Annals of Human Genetics 05/2012; 76(4):312-25. · 2.22 Impact Factor
[Show abstract][Hide abstract] ABSTRACT: In genome-wide association studies, thousands of individuals are genotyped in hundreds of thousands of single nucleotide polymorphisms (SNPs). Statistical power can be increased when haplotypes, rather than three-valued genotypes, are used in analysis, so the problem of haplotype phase inference (phasing) is particularly relevant. Several phasing algorithms have been developed for data from unrelated individuals, based on different models, some of which have been extended to father-mother-child "trio" data.
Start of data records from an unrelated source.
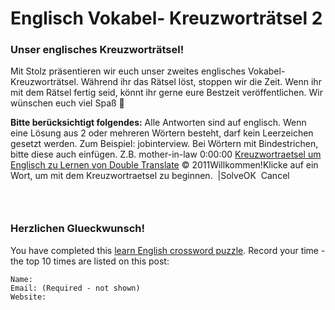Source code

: # Englisch Vokabel- Kreuzworträtsel 2

[](http://www.jabbalab.com/blog/wp-content/uploads/2012/01/kreuzwortr%C3%A4tsel2.jpg)

### Unser englisches Kreuzworträtsel!

Mit Stolz präsentieren wir euch unser zweites englisches Vokabel- Kreuzworträtsel. Während ihr das Rätsel löst, stoppen wir die Zeit. Wenn ihr mit dem Rätsel fertig seid, könnt ihr gerne eure Bestzeit veröffentlichen. Wir wünschen euch viel Spaß 🙂

**Bitte berücksichtigt folgendes:** Alle Antworten sind auf englisch. Wenn eine Lösung aus 2 oder mehreren Wörtern besteht, darf kein Leerzeichen gesetzt werden. Zum Beispiel: jobinterview. Bei Wörtern mit Bindestrichen, bitte diese auch einfügen. Z.B. mother-in-law 
0:00:00	[Kreuzwortraetsel um Englisch zu Lernen von Double Translate](http://www.doubletranslate.com/) © 2011Willkommen!Klicke auf ein Wort, um mit dem Kreuzwortraetsel zu beginnen.   |SolveOK  Cancel

###   

### Herzlichen Glueckwunsch!

You have completed this [learn English crossword puzzle](http://www.doubletranslate.com). Record your time  - the top 10 times are listed on this post:



	
	Name: 
	Email: (Required - not shown)
	Website: 


<!--	CrosswordWidth = 20;	CrosswordHeight = 18;	Words = 15;	WordLength = new Array(15, 7, 12, 5, 6, 11, 8, 6, 7, 13, 8, 11, 9, 7, 8);	Word = new Array("CHRISTMASMARKET", "BELARUS", "JOBINTERVIEW", "SHEEP", "BRAZIL", "GINGERBREAD", "SURPRISE", "RABBIT", "HUNGARY", "CZECHREPUBLIC", "COLOMBIA", "NETHERLANDS", "ARGENTINA", "PAYRISE", "KANGAROO");	Clue = new Array("Weihnachtsmarkt", "Weißrussland", "Vorstellungsgespräch", "Schaf", "Brasilien", "Lebkuchen", "Überraschung", "Kaninchen", "Ungarn", "Tschechien", "Kolumbien", "Niederlande", "Argentinien", "Gehaltserhöhng", "Känguru");	AnswerHash = new Array(89762, 14361, 52794, 77326, 97350, 21282, 82691, 7903, 48293, 38323, 93962, 25409, 36788, 89825, 89136);	WordX = new Array(2, 4, 2, 11, 7, 0, 12, 4, 9, 15, 3, 12, 1, 8, 5);	WordY = new Array(0, 3, 7, 9, 12, 15, 16, 0, 2, 2, 6, 6, 9, 9, 10);	LastHorizontalWord = 6;	OnlyCheckOnce = false;//--><!--// EclipseCrossword (C) Copyright 2000-2007 Green Eclipse.// www.eclipsecrossword.comvar BadChars = "`~!@^*()_={[}]\|:;\"',<.>/?";var TableAcrossWord, TableDownWord;var CurrentWord, PrevWordHorizontal, x, y, i, j;var CrosswordFinished, Initialized; var eciStarted = 0;// Check the user's browser and then initialize the puzzle.if (document.getElementById("waitmessage") != null){	document.getElementById("waitmessage").innerHTML = "Please wait while the crossword is loaded...";		// Current game variables	CurrentWord = -1;	PrevWordHorizontal = false;		// Create the cell-to-word arrays.	TableAcrossWord = new Array(CrosswordWidth);	for (var x = 0; x < CrosswordWidth; x++) TableAcrossWord[x] = new Array(CrosswordHeight);	TableDownWord = new Array(CrosswordWidth);	for (var x = 0; x < CrosswordWidth; x++) TableDownWord[x] = new Array(CrosswordHeight);	for (var y = 0; y < CrosswordHeight; y++)		for (var x = 0; x < CrosswordWidth; x++)		{			TableAcrossWord[x][y] = -1;			TableDownWord[x][y] = -1;		}		// First, add the horizontal words to the puzzle.	for (var i = 0; i <= LastHorizontalWord; i++)	{		x = WordX[i];		y = WordY[i];		for (var j = 0; j < WordLength[i]; j++)		{			TableAcrossWord[x + j][y] = i;		}	}		// Second, add the vertical words to the puzzle.	for (var i = LastHorizontalWord + 1; i < Words; i++)	{		x = WordX[i];		y = WordY[i];		for (var j = 0; j < WordLength[i]; j++)		{			TableDownWord[x][y + j] = i;		}	}		// Now, insert the row HTML into the table.	for (var y = 0; y < CrosswordHeight; y++)	{		document.writeln("<tr>");		for (var x = 0; x < CrosswordWidth; x++)		{			if (TableAcrossWord[x][y] >= 0 || TableDownWord[x][y] >= 0)				document.write("<td id=\"c" + PadNumber(x) + PadNumber(y) + "\" class=\"ecw-box ecw-boxnormal_unsel\" onclick=\"SelectThisWord(event);\">&nbsp;</td>");			else				document.write("|");		}		document.writeln("

## Questions

### Across

- 1. Weihnachtsmarkt
<li class="eci-list">2.  
Weißrussland</li>
<li class="eci-list">3.  
Vorstellungsgespräch</li>
<li class="eci-list">4.  
Schaf</li>
<li class="eci-list">5.  
Brasilien</li>
<li class="eci-list">6.  
Lebkuchen</li>
<li class="eci-list">7.  
Überraschung</li>

### Down

<li class="eci-list">8.  
Kaninchen</li>
<li class="eci-list">9.  
Ungarn</li>
<li class="eci-list">10.  
Tschechien</li>
<li class="eci-list">11.  
Kolumbien</li>
<li class="eci-list">12.  
Niederlande</li>
<li class="eci-list">13.  
Argentinien</li>
<li class="eci-list">14.  
Gehaltserhöhng</li>
<li class="eci-list">15.  
Känguru</li>

### Top Times

1. Time: <strong>0:01:06</strong> by [Martha ]() on 2014-08-12
1. Time: <strong>0:02:10</strong> by [Laura Fritzsche]() on 2012-10-25
1. Time: <strong>0:02:17</strong> by [Knuffel]() on 2012-02-27
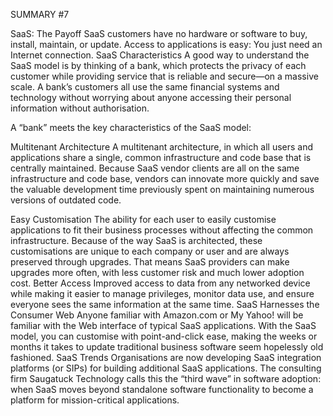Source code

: SUMMARY #7

SaaS: The Payoff
SaaS customers have no hardware or software to buy, install, maintain, or update. Access to applications is easy: You just need an Internet connection.
SaaS Characteristics
A good way to understand the SaaS model is by thinking of a bank, which protects the privacy of each customer while providing service that is reliable and secure—on a massive scale. A bank’s customers all use the same financial systems and technology without worrying about anyone accessing their personal information without authorisation.

A “bank” meets the key characteristics of the SaaS model:

Multitenant Architecture
A multitenant architecture, in which all users and applications share a single, common infrastructure and code base that is centrally maintained. Because SaaS vendor clients are all on the same infrastructure and code base, vendors can innovate more quickly and save the valuable development time previously spent on maintaining numerous versions of outdated code.

Easy Customisation
The ability for each user to easily customise applications to fit their business processes without affecting the common infrastructure. Because of the way SaaS is architected, these customisations are unique to each company or user and are always preserved through upgrades. That means SaaS providers can make upgrades more often, with less customer risk and much lower adoption cost.
Better Access
Improved access to data from any networked device while making it easier to manage privileges, monitor data use, and ensure everyone sees the same information at the same time.
SaaS Harnesses the Consumer Web
Anyone familiar with Amazon.com or My Yahoo! will be familiar with the Web interface of typical SaaS applications. With the SaaS model, you can customise with point-and-click ease, making the weeks or months it takes to update traditional business software seem hopelessly old fashioned.
SaaS Trends
Organisations are now developing SaaS integration platforms (or SIPs) for building additional SaaS applications. The consulting firm Saugatuck Technology calls this the “third wave” in software adoption: when SaaS moves beyond standalone software functionality to become a platform for mission-critical applications.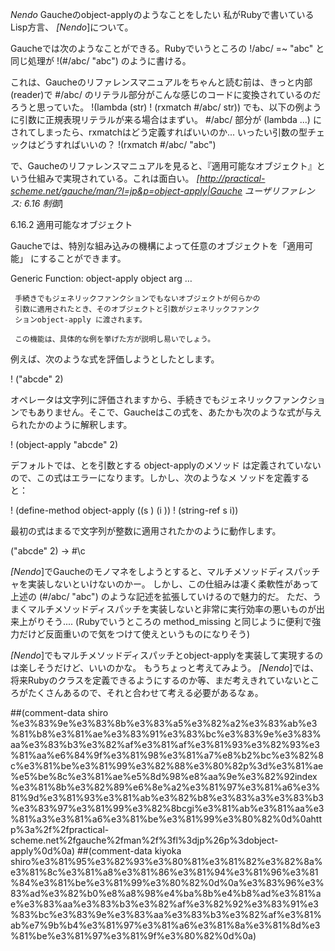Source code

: *Nendo* Gaucheのobject-applyのようなことをしたい
私がRubyで書いているLisp方言、 *[Nendo*]について。

Gaucheでは次のようなことができる。Rubyでいうところの
!/abc/ =~ "abc"
と同じ処理が
!(#/abc/ "abc")
のように書ける。

これは、Gaucheのリファレンスマニュアルをちゃんと読む前は、きっと内部(reader)で #/abc/ のリテラル部分がこんな感じのコードに変換されているのだろうと思っていた。
!(lambda (str)
!  (rxmatch #/abc/ str))
でも、以下の例ように引数に正規表現リテラルが来る場合はまずい。
#/abc/ 部分が (lambda ...) にされてしまったら、rxmatchはどう定義すればいいのか... いったい引数の型チェックはどうすればいいの？
!(rxmatch #/abc/ "abc")

で、Gaucheのリファレンスマニュアルを見ると、『適用可能なオブジェクト』という仕組みで実現されている。これは面白い。
 *[http://practical-scheme.net/gauche/man/?l=jp&p=object-apply|Gauche ユーザリファレンス: 6.16 制御*]
 
 6.16.2 適用可能なオブジェクト
 
 Gaucheでは、特別な組み込みの機構によって任意のオブジェクトを「適用可能」
 にすることができます。
 
 Generic Function: object-apply object arg …
    
     手続きでもジェネリックファンクションでもないオブジェクトが何らかの
     引数に適用されたとき、そのオブジェクトと引数がジェネリックファンク
     ションobject-apply に渡されます。
    
     この機能は、具体的な例を挙げた方が説明し易いでしょう。
    
 例えば、次のような式を評価しようとしたとします。
 
!  ("abcde" 2) 
 
 オペレータは文字列に評価されますから、手続きでもジェネリックファンクショ
 ンでもありません。そこで、Gaucheはこの式を、あたかも次のような式が与え
 られたかのように解釈します。
 
!  (object-apply "abcde" 2) 
 
 デフォルトでは、<string>と<integer>を引数とする object-applyのメソッド
 は定義されていないので、この式はエラーになります。しかし、次のようなメ
 ソッドを定義すると：
 
!  (define-method object-apply ((s <string>) (i <integer>))
!     (string-ref s i))                                     
 
 最初の式はまるで文字列が整数に適用されたかのように動作します。
 
   ("abcde" 2) → #\c 
 

*[Nendo*]でGaucheのモノマネをしようとすると、マルチメソッドディスパッチャを実装しないといけないのかー。
しかし、この仕組みは凄く柔軟性があって上述の (#/abc/ "abc") のような記述を拡張していけるので魅力的だ。
ただ、うまくマルチメソッドディスパッチを実装しないと非常に実行効率の悪いものが出来上がりそう....
(Rubyでいうところの method_missing と同じように便利で強力だけど反面重いので気をつけて使えというものになりそう)

*[Nendo*]でもマルチメソッドディスパッチとobject-applyを実装して実現するのは楽しそうだけど、いいのかな。
もうちょっと考えてみよう。
*[Nendo*]では、将来Rubyのクラスを定義できるようにするのか等、まだ考えきれていないところがたくさんあるので、それと合わせて考える必要があるなぁ。

##(comment-data shiro %e3%83%9e%e3%83%8b%e3%83%a5%e3%82%a2%e3%83%ab%e3%81%b8%e3%81%ae%e3%83%91%e3%83%bc%e3%83%9e%e3%83%aa%e3%83%b3%e3%82%af%e3%81%af%e3%81%93%e3%82%93%e3%81%aa%e6%84%9f%e3%81%98%e3%81%a7%e8%b2%bc%e3%82%8c%e3%81%be%e3%81%99%e3%82%88%e3%80%82p%3d%e3%81%ae%e5%be%8c%e3%81%ae%e5%8d%98%e8%aa%9e%e3%82%92index%e3%81%8b%e3%82%89%e6%8e%a2%e3%81%97%e3%81%a6%e3%81%9d%e3%81%93%e3%81%ab%e3%82%b8%e3%83%a3%e3%83%b3%e3%83%97%e3%81%99%e3%82%8bcgi%e3%81%ab%e3%81%aa%e3%81%a3%e3%81%a6%e3%81%be%e3%81%99%e3%80%82%0d%0ahttp%3a%2f%2fpractical-scheme.net%2fgauche%2fman%2f%3fl%3djp%26p%3dobject-apply%0d%0a)
##(comment-data kiyoka shiro%e3%81%95%e3%82%93%e3%80%81%e3%81%82%e3%82%8a%e3%81%8c%e3%81%a8%e3%81%86%e3%81%94%e3%81%96%e3%81%84%e3%81%be%e3%81%99%e3%80%82%0d%0a%e3%83%96%e3%83%ad%e3%82%b0%e8%a8%98%e4%ba%8b%e4%b8%ad%e3%81%ae%e3%83%aa%e3%83%b3%e3%82%af%e3%82%92%e3%83%91%e3%83%bc%e3%83%9e%e3%83%aa%e3%83%b3%e3%82%af%e3%81%ab%e7%9b%b4%e3%81%97%e3%81%a6%e3%81%8a%e3%81%8d%e3%81%be%e3%81%97%e3%81%9f%e3%80%82%0d%0a)
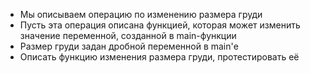 - Мы описываем операцию по изменению размера груди
- Пусть эта операция описана функцией, которая может изменить значение переменной, созданной в main-функции
- Размер груди задан дробной переменной в main'е
- Описать функцию изменения размера груди, протестировать её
We introduce a technique for phasing trio datasets using a tree-based deterministic sampling scheme. We have compared our method with publicly available algorithms PHASE v2.1, BEAGLE v3.0.2 and 2SNP v1.7 on datasets of varying number of markers and trios. We have found that the computational complexity of PHASE makes it prohibitive for routine use; on the other hand 2SNP, though the fastest method for small datasets, was significantly inaccurate. We have shown that our method outperforms BEAGLE in terms of speed and accuracy for small to intermediate dataset sizes in terms of number of trios for all marker sizes examined. Our method is implemented in the "Tree-Based Deterministic Sampling" (TDS) package, available for download at http://www.ee.columbia.edu/~anastas/tds
Using a Tree-Based Deterministic sampling technique, we present an intuitive and conceptually simple phasing algorithm for trio data. The trade off between speed and accuracy achieved by our algorithm makes it a strong candidate for routine use on trio datasets.